Lors de la dernière réunion de la Société européenne d'Oncologie médicale à Madrid, le Dr Iris Dirven a présenté les résultats obtenus chez des patients atteints de mélanome avec des métastases cérébrales qui ne répondaient plus à leur traitement.
« Lorsque le mélanome métastase au cerveau et ne répond plus aux inhibiteurs de BRAF/MEK, nous savons qu'il n'y a pas de traitement médical utile qui puisse encore enrayer la maladie et que l'espérance de vie est, comme on peut s'y attendre, très courte », explique le Dr Iris Dirven à propos de sa recherche. « Le fait que nous ayons pu documenter pour la première fois que l'ajout d'un troisième médicament, le régorafénib, peut renouveler l'effet de la thérapie ciblée chez certains de ces patients dépasse nos espérances ».
Egalement une solution possible pour des patients chez qui tous les traitements visant à prolonger la durée de vie n’ont pas échoué
Le Pr Neyns et le Dr Dirven poursuivent à présent leurs recherches sur des patients moins lourdement prétraités. Les premiers résultats de ces recherches ont été présentés lors de la réunion MelanomaBridge à Naples. « Ce que nous avons vu jusqu'à présent, c'est que le médicament stivarga seul a également une certaine activité chez les patients atteints de mélanome et qu'associé à des inhibiteurs de BRAF/MEK, il peut offrir une meilleure efficacité chez les patients présentant la mutation BRAF V600 ».
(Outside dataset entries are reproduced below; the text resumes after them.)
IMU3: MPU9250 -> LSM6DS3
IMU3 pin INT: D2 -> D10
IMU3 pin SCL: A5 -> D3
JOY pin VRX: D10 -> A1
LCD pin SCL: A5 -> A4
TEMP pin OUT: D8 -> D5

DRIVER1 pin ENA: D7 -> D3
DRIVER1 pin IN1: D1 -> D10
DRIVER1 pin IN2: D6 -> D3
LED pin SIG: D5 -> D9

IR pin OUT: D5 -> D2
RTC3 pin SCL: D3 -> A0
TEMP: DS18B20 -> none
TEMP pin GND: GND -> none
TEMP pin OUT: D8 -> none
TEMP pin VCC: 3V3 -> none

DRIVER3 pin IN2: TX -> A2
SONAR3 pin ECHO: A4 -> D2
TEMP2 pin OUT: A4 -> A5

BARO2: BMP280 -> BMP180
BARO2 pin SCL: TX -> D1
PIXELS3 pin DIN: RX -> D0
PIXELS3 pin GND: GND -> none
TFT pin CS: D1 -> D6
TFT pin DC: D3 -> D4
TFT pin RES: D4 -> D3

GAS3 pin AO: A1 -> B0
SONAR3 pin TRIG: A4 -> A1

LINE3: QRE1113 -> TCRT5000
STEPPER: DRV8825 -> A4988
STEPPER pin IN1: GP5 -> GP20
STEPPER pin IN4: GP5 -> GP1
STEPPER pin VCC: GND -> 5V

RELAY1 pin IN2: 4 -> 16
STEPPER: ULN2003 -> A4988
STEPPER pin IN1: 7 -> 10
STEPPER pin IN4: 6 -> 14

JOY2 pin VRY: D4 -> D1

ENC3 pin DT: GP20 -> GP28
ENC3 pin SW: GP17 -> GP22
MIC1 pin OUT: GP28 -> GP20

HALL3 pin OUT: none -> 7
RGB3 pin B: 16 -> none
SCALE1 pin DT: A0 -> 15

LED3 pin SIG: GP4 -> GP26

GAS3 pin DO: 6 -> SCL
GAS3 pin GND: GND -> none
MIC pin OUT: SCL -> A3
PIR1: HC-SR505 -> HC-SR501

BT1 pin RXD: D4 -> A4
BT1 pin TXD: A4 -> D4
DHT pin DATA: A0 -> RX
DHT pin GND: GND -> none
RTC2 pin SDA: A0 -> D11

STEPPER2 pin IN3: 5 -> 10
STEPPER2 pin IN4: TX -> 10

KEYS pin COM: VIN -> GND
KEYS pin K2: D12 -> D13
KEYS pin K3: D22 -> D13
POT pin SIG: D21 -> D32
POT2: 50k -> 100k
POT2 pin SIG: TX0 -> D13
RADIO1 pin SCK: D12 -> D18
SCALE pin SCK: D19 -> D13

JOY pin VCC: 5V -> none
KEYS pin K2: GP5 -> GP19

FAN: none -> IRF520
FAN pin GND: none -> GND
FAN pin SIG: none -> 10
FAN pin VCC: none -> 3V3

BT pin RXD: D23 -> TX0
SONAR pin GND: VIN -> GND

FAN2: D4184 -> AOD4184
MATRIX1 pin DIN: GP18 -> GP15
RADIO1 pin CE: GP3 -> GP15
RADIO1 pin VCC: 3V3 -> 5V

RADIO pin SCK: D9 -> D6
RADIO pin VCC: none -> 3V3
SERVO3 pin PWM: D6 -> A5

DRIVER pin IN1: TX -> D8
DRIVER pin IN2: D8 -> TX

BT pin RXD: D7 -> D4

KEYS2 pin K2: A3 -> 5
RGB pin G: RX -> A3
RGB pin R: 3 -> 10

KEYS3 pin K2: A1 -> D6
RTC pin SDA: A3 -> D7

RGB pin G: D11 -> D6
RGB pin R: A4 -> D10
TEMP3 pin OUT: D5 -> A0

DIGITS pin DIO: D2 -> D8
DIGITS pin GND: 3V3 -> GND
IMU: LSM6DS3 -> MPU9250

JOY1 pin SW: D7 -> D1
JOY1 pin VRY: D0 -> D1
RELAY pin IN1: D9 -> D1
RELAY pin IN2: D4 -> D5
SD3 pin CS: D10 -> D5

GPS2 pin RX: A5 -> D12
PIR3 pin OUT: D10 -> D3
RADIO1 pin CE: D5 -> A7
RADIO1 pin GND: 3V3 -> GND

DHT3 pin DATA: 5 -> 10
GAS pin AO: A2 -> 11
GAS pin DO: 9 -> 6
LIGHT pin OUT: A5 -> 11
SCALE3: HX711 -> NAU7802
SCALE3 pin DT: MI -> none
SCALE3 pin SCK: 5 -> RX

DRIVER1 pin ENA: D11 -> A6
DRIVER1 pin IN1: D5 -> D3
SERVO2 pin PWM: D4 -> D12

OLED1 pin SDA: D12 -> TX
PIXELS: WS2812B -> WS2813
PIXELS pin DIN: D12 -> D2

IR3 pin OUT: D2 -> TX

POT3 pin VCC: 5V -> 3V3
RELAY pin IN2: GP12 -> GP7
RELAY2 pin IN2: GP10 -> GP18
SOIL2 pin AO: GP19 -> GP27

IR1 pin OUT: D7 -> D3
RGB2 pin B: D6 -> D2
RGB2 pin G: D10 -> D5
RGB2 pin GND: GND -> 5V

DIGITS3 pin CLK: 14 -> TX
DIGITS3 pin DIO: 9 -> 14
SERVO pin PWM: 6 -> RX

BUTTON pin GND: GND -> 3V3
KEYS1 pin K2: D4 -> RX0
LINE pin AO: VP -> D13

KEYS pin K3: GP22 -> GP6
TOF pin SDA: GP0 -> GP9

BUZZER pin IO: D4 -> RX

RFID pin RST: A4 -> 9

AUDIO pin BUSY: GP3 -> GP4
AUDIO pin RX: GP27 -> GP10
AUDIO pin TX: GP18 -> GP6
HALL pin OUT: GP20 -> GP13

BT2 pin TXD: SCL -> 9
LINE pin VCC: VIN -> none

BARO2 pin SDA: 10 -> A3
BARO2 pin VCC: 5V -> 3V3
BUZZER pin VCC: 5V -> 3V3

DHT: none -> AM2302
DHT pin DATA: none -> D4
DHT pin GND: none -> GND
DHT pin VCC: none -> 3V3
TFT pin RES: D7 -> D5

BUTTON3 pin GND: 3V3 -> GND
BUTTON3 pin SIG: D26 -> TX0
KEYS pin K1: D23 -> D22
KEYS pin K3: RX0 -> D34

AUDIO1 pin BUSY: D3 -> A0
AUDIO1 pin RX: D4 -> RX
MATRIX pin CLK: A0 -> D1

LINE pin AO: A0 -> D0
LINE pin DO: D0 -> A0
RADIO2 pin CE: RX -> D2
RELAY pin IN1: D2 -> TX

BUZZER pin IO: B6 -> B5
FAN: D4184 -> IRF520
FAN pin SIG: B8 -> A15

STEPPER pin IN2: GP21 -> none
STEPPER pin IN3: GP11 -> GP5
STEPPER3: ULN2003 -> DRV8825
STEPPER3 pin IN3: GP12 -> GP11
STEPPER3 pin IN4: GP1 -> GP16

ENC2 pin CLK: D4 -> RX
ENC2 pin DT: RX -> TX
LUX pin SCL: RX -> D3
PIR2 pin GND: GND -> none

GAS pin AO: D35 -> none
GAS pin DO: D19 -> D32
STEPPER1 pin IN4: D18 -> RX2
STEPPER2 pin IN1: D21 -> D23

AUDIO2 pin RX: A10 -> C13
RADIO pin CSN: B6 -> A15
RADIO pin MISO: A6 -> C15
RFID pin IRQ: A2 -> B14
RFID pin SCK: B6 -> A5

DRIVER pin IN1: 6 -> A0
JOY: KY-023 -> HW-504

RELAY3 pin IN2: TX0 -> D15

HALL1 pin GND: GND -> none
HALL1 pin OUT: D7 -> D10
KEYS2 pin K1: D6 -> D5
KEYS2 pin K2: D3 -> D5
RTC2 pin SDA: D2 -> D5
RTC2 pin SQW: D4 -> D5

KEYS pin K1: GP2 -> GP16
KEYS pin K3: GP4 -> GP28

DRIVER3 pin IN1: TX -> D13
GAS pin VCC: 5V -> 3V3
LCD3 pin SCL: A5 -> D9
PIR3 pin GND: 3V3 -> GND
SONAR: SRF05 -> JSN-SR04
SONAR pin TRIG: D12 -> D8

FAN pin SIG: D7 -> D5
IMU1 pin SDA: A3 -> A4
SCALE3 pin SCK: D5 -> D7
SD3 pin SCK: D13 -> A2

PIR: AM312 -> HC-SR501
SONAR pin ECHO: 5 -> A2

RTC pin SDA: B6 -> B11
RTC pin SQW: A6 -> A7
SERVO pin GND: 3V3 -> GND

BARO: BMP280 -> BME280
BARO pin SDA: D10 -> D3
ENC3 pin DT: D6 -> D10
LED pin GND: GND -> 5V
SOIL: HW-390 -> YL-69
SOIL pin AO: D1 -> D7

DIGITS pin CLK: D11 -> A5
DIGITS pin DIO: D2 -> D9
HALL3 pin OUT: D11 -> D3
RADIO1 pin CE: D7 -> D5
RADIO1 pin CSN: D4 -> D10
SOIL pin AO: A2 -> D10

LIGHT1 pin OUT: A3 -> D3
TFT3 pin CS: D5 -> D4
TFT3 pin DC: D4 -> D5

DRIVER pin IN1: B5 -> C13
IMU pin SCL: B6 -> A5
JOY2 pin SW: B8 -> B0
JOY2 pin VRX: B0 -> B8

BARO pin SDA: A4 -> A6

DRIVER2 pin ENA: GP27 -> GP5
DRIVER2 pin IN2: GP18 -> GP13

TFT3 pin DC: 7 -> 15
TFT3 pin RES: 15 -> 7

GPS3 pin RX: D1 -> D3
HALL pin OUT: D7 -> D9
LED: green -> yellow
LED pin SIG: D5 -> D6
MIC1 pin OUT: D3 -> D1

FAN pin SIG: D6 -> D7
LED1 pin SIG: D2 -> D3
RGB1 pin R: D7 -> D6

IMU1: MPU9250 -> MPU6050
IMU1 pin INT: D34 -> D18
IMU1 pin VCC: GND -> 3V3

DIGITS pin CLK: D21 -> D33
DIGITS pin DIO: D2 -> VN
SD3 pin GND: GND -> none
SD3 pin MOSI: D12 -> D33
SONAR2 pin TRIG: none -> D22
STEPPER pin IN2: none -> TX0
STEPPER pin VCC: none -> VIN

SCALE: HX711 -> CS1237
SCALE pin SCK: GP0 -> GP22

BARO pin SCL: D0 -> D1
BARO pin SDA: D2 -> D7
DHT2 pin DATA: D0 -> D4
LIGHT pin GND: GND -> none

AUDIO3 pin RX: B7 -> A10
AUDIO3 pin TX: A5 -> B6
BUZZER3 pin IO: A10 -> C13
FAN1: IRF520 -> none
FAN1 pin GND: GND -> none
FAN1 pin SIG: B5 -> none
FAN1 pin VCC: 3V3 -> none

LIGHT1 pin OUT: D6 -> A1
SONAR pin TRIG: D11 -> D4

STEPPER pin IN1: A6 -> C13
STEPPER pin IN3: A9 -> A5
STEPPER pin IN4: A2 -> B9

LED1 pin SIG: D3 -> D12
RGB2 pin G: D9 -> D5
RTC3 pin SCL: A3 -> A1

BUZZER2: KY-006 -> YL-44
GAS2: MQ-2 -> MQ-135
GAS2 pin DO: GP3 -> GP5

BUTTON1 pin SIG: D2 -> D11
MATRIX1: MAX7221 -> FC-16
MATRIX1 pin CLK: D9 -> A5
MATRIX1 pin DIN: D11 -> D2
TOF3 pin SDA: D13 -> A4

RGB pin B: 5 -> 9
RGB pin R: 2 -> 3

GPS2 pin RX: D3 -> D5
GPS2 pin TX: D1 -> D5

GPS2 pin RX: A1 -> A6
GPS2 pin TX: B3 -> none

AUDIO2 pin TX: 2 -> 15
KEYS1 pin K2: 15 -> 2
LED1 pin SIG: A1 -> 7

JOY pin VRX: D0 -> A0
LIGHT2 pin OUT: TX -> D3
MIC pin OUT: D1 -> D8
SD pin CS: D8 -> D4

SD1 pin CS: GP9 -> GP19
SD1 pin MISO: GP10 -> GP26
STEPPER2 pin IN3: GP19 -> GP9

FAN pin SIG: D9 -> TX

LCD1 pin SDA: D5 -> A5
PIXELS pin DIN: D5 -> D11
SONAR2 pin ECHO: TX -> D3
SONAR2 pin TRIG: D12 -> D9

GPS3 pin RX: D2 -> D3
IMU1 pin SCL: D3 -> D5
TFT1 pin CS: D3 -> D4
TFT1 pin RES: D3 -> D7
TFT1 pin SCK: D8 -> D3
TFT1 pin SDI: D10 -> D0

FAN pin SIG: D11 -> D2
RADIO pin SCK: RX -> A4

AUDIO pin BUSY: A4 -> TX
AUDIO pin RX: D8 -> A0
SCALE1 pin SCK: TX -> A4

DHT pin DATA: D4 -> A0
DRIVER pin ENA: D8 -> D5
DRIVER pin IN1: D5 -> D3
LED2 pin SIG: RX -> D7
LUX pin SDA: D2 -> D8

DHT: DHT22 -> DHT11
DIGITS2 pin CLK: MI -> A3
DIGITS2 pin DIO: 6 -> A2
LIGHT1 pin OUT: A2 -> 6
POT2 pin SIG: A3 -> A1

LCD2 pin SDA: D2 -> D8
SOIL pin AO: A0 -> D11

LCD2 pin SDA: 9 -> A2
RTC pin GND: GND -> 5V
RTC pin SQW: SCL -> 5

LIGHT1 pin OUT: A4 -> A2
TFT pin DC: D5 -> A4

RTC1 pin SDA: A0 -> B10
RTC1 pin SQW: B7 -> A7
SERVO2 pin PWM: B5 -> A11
L'essai clinique se poursuit donc spécifiquement pour ce groupe de patients atteints de mélanome avec la mutation BRAF, dont l'évolution est péjorative après le traitement standard disponible. En outre, l'étude a pu montrer que le regorafenib est particulièrement efficace dans les mélanomes présentant une mutation KIT, une forme rare d'altération moléculaire dans le mélanome. « Les cinq patients que nous avons traités jusqu'à présent ont tous réagi », témoigne avec enthousiasme le Dr Iris Dirven.
En collaboration avec le fabricant du stivarga (Bayer), le groupe de recherche tente à présent de mettre en place une étude internationale pour cette forme rare de mélanome avec mutation KIT.